Was sind die Voraussetzungen für eine kapitalmarktfähige Bahn?

Die Kapitalkosten müssen verdient werden und die Eigenkapitalausstattung so stabil sein, dass wir nicht Gefahr laufen, an die Grenzen zu kommen. Soweit sind wir bei der Cargo noch nicht. Und dann muss es Leute geben, die sich darum reißen, ihr Geld in der Bahn anzulegen. Wir sind auf gutem Weg, in zwei bis vier Jahren wird die Bahn, abhängig von der Konjunkturlage, soweit sein.

Setzt die Konkurrenz der Westbahn sehr zu?

Wir haben sie in der Menge nicht gespürt, Konkurrenz ist als Ansporn immer positiv. Auf der anderen Seite muss man schon die Kirche im Dorf lassen.
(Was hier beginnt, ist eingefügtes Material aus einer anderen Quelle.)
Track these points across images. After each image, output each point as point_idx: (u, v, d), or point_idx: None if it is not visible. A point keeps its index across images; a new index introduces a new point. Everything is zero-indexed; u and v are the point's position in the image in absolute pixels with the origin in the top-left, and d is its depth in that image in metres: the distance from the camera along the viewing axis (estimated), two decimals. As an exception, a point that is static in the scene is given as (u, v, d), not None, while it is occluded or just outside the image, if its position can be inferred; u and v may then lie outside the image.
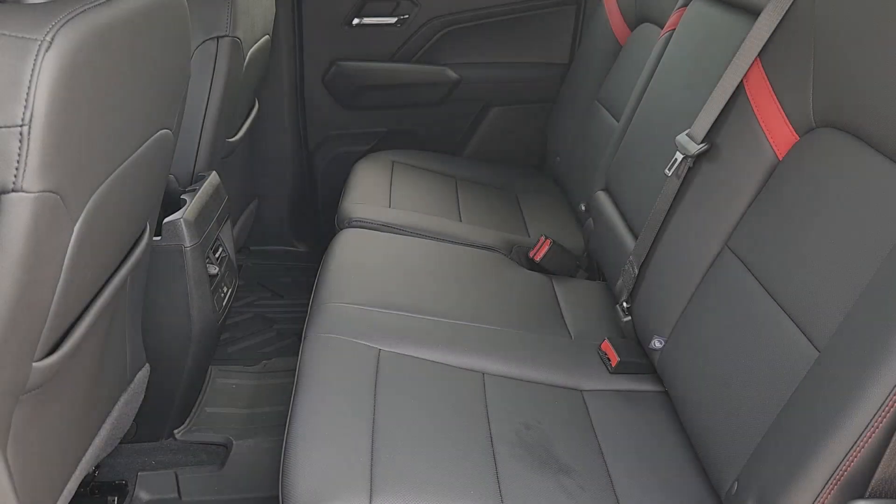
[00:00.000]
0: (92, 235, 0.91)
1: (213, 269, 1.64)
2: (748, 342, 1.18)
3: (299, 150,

Die Westbahn hat täglich um die 20 Züge, die ÖBB haben 6000. Doch wir müssen natürlich mit weiterer Konkurrenz rechnen.

Wer zum Beispiel könnte noch gegen die ÖBB antreten?

Die französische Bahn wird sich sicher nicht mit einer Minderheitsbeteiligung an der Westbahn begnügen. Aber es wird noch andere private Konkurrenten geben. Triebwagenlieferanten und Investoren zum Beispiel, die an einen wachsenden Markt glauben.

Zur Person: Baumanager in der Bahn

Karriere Der SP-nahe Bauingenieur trat 1962 als Bauleiter in den Porr Konzern ein. 1976 stieg der heute 73-Jährige in den Vorstand auf, den er von 1982 bis 2007 leitete. Seit 2007 ist Pöchhacker Aufsichtsrats-Chef der ÖBB. Daneben ist er Vize-Chef des Asfinag-Aufsichtsrates und der Bundesimmobiliengesellschaft BIG sowie Vorsitzender des UBM-Aufsichtsrates.